__What you will do__. Of the lines below, copy those that hold the word "false".

__Records__.
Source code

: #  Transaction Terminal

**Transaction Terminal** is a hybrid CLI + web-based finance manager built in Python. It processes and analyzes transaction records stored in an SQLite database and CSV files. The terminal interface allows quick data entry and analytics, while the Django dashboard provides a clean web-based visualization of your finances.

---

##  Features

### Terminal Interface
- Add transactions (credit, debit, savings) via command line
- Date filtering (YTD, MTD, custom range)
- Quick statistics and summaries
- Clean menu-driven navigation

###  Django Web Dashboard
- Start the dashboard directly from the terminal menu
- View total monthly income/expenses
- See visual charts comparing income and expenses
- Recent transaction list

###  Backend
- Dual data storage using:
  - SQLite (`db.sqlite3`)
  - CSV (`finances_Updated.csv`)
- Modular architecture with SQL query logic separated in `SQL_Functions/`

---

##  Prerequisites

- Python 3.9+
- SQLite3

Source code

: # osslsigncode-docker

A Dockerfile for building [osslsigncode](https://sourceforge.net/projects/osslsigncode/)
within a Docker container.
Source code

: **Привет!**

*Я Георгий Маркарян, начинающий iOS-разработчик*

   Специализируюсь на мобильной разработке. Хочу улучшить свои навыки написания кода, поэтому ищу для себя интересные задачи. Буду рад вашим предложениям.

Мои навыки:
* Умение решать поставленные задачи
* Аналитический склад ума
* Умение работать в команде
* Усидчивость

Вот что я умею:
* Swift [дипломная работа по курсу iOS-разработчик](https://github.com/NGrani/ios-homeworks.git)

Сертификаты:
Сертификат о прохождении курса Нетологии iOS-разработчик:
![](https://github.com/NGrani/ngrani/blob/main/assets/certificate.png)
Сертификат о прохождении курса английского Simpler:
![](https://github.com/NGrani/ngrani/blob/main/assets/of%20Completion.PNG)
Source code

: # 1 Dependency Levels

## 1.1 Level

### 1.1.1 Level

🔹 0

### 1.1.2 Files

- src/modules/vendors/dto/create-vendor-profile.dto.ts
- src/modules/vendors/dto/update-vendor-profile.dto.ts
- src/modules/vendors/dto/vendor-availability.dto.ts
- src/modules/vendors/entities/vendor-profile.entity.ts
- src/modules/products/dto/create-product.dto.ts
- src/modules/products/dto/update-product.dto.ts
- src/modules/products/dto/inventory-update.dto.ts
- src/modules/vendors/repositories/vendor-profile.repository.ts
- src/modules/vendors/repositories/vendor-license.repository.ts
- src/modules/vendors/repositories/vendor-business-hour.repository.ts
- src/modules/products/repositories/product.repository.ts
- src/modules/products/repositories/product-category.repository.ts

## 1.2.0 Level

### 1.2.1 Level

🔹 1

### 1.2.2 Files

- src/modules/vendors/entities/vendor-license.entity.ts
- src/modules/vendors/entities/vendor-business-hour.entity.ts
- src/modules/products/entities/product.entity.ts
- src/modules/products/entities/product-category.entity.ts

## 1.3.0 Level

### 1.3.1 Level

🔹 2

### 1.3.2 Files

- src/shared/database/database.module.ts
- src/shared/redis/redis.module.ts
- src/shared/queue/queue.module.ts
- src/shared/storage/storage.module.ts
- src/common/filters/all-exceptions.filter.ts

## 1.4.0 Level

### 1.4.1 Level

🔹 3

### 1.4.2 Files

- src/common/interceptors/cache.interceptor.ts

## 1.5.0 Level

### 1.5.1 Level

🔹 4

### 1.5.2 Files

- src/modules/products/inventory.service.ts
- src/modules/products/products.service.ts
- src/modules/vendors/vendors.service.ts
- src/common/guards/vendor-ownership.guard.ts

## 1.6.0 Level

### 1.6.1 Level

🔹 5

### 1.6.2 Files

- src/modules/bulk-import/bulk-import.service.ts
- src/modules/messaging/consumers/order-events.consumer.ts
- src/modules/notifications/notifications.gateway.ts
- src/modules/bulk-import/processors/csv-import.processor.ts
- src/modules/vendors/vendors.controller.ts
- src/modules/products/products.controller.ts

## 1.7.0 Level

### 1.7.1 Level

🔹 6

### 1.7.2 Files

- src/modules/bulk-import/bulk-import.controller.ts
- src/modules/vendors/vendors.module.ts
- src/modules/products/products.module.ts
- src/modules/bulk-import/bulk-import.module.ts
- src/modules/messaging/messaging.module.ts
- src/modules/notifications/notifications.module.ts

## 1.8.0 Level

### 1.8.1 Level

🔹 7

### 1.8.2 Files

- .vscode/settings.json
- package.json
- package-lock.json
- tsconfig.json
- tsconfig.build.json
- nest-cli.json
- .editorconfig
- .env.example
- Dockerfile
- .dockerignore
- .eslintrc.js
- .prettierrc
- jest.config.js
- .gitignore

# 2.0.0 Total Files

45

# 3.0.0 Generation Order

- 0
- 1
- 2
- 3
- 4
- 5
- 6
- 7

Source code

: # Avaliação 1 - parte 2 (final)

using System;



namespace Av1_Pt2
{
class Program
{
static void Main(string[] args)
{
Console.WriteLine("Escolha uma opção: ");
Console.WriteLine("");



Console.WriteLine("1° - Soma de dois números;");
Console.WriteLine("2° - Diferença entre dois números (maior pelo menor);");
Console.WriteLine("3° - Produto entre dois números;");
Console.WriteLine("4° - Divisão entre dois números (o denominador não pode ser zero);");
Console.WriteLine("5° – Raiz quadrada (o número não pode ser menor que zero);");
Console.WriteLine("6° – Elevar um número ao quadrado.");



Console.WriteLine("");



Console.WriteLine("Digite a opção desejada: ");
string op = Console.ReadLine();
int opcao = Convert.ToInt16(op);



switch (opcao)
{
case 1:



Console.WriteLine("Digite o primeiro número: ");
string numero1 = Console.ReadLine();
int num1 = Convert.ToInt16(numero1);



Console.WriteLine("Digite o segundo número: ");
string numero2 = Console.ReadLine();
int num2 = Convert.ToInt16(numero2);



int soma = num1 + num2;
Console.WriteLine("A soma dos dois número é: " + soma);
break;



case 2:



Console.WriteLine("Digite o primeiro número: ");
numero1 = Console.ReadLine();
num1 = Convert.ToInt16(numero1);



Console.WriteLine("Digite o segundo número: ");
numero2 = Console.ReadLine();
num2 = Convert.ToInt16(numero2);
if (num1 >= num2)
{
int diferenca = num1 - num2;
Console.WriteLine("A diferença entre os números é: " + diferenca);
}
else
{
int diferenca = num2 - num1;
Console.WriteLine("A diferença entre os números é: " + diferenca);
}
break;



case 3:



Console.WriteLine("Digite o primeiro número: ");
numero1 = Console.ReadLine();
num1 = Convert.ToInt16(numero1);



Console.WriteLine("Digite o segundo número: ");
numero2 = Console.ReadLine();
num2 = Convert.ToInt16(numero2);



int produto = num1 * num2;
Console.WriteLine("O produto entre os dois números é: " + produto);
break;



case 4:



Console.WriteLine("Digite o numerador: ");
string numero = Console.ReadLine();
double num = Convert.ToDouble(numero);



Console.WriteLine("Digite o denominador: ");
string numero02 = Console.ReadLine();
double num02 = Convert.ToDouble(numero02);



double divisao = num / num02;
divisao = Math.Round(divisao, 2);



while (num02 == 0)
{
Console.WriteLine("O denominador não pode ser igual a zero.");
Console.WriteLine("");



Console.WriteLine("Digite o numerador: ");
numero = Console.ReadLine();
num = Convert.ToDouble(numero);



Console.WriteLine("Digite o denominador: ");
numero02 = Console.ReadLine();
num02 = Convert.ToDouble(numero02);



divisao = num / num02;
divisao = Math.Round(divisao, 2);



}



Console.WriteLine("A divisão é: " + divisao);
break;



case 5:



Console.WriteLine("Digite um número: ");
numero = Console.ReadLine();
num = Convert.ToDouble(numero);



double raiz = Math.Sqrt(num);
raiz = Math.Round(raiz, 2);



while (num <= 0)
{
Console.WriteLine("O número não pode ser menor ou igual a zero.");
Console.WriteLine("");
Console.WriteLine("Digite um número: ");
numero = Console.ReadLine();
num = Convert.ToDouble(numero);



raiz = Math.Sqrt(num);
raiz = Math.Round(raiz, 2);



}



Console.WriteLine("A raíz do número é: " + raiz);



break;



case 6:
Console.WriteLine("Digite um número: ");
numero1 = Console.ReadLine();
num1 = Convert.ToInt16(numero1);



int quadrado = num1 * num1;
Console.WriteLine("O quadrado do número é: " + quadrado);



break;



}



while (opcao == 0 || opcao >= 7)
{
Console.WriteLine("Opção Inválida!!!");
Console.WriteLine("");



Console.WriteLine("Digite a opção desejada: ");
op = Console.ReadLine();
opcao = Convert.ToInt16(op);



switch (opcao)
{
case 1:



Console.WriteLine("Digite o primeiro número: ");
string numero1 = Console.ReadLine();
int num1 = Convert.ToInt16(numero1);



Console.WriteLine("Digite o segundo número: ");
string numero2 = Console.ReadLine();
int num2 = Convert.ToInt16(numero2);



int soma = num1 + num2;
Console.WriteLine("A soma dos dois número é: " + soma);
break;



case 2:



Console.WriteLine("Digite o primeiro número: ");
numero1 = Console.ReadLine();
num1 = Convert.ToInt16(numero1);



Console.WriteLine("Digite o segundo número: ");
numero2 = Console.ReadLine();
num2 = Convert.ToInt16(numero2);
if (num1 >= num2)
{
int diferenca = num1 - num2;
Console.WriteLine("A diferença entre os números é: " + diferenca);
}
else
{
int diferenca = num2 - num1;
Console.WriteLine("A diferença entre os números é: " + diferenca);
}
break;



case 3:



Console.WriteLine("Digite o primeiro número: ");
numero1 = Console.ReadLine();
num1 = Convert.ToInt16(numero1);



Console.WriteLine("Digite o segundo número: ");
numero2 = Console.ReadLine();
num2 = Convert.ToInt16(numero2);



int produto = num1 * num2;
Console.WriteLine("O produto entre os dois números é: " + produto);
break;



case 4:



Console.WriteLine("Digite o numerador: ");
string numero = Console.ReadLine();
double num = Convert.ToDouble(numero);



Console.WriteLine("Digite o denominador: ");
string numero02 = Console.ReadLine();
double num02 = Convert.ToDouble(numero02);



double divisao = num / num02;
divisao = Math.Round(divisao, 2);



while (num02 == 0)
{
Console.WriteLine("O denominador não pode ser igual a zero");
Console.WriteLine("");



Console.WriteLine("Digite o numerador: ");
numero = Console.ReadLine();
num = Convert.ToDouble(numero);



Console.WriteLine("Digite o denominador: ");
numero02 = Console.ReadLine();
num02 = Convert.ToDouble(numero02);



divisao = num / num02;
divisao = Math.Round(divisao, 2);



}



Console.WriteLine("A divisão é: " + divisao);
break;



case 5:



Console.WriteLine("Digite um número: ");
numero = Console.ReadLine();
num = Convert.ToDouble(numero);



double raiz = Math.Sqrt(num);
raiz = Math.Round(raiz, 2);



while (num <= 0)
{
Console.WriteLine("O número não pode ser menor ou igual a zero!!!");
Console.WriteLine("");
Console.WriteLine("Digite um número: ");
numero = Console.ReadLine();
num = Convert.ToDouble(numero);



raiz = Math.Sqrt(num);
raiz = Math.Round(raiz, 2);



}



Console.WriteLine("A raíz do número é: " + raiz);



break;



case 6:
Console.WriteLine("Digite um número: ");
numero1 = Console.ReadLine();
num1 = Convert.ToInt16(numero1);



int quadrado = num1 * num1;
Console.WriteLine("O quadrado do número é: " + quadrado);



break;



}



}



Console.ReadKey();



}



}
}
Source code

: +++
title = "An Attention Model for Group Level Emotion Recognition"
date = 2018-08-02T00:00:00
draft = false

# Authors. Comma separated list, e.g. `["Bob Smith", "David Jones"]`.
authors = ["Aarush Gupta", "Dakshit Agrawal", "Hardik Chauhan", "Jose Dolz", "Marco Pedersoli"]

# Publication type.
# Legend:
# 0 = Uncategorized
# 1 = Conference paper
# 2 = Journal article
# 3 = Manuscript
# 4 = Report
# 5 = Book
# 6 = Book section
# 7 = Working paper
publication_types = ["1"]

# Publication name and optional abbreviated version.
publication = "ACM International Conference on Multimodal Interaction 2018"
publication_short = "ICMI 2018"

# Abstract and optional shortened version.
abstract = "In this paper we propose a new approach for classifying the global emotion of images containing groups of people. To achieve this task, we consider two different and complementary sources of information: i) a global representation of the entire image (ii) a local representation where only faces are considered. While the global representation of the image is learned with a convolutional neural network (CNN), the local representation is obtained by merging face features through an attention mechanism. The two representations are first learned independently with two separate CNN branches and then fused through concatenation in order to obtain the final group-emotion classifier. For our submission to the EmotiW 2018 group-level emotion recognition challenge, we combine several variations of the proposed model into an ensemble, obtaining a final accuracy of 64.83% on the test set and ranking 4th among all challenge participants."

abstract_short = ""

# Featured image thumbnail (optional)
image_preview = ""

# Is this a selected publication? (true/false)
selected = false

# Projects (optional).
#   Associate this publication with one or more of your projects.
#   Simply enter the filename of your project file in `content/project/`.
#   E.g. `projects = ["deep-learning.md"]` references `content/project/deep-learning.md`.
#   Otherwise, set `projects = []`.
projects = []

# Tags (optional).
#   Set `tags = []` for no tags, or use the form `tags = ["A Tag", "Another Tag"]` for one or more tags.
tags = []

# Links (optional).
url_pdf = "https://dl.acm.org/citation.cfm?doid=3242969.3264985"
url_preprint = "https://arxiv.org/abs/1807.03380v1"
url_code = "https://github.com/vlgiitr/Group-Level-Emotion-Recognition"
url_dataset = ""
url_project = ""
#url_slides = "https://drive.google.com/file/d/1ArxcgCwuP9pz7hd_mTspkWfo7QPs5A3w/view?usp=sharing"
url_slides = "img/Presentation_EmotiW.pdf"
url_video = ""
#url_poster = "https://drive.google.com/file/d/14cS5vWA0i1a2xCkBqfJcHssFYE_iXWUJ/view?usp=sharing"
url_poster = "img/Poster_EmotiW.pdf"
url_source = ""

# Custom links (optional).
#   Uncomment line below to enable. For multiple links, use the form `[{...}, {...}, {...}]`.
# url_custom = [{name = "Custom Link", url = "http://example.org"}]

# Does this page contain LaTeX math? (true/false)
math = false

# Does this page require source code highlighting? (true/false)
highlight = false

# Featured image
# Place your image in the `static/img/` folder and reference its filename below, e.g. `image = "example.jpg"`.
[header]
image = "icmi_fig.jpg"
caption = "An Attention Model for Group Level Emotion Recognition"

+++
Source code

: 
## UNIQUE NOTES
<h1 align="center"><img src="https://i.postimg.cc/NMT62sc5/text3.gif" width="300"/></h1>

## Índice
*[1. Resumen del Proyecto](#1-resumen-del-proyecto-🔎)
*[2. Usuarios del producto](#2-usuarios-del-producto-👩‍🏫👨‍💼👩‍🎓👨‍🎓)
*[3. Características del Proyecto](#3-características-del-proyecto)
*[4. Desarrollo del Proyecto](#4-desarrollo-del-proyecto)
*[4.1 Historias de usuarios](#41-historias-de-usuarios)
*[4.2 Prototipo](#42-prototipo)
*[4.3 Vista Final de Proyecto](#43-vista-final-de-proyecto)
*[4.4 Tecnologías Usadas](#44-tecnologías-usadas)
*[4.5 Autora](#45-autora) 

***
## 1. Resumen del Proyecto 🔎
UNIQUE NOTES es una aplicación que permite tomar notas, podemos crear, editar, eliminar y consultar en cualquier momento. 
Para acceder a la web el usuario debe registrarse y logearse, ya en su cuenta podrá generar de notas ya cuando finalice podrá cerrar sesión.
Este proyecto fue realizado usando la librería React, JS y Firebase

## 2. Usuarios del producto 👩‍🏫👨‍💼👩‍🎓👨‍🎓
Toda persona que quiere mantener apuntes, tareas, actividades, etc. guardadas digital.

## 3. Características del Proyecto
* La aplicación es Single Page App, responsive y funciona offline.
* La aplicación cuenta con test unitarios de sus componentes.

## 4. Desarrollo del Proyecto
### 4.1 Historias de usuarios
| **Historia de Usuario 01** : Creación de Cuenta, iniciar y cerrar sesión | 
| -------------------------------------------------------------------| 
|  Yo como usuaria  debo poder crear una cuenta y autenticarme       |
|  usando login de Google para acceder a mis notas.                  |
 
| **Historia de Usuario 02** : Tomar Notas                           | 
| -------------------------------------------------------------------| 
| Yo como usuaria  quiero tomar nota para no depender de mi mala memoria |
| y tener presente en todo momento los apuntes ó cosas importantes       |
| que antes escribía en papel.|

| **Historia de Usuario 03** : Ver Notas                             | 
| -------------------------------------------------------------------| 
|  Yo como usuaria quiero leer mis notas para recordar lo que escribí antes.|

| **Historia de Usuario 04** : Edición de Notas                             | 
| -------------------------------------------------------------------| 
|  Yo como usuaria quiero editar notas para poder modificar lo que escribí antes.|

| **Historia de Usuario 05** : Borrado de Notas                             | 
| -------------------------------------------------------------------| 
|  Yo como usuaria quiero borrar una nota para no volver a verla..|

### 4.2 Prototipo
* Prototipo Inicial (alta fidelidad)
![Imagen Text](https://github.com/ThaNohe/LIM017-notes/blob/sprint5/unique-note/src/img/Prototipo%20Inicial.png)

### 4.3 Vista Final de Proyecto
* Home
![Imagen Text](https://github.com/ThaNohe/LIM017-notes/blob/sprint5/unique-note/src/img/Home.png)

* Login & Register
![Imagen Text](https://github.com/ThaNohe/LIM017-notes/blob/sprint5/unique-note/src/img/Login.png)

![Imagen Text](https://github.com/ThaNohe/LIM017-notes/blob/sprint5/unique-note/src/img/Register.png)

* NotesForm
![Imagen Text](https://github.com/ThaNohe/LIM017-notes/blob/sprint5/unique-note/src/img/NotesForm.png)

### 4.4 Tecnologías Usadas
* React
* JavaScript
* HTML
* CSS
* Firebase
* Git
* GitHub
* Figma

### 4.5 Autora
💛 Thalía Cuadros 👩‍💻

__Written response__.
draft = false
# Is this a selected publication? (true/false)
selected = false
# Does this page contain LaTeX math? (true/false)
math = false
# Does this page require source code highlighting? (true/false)
highlight = false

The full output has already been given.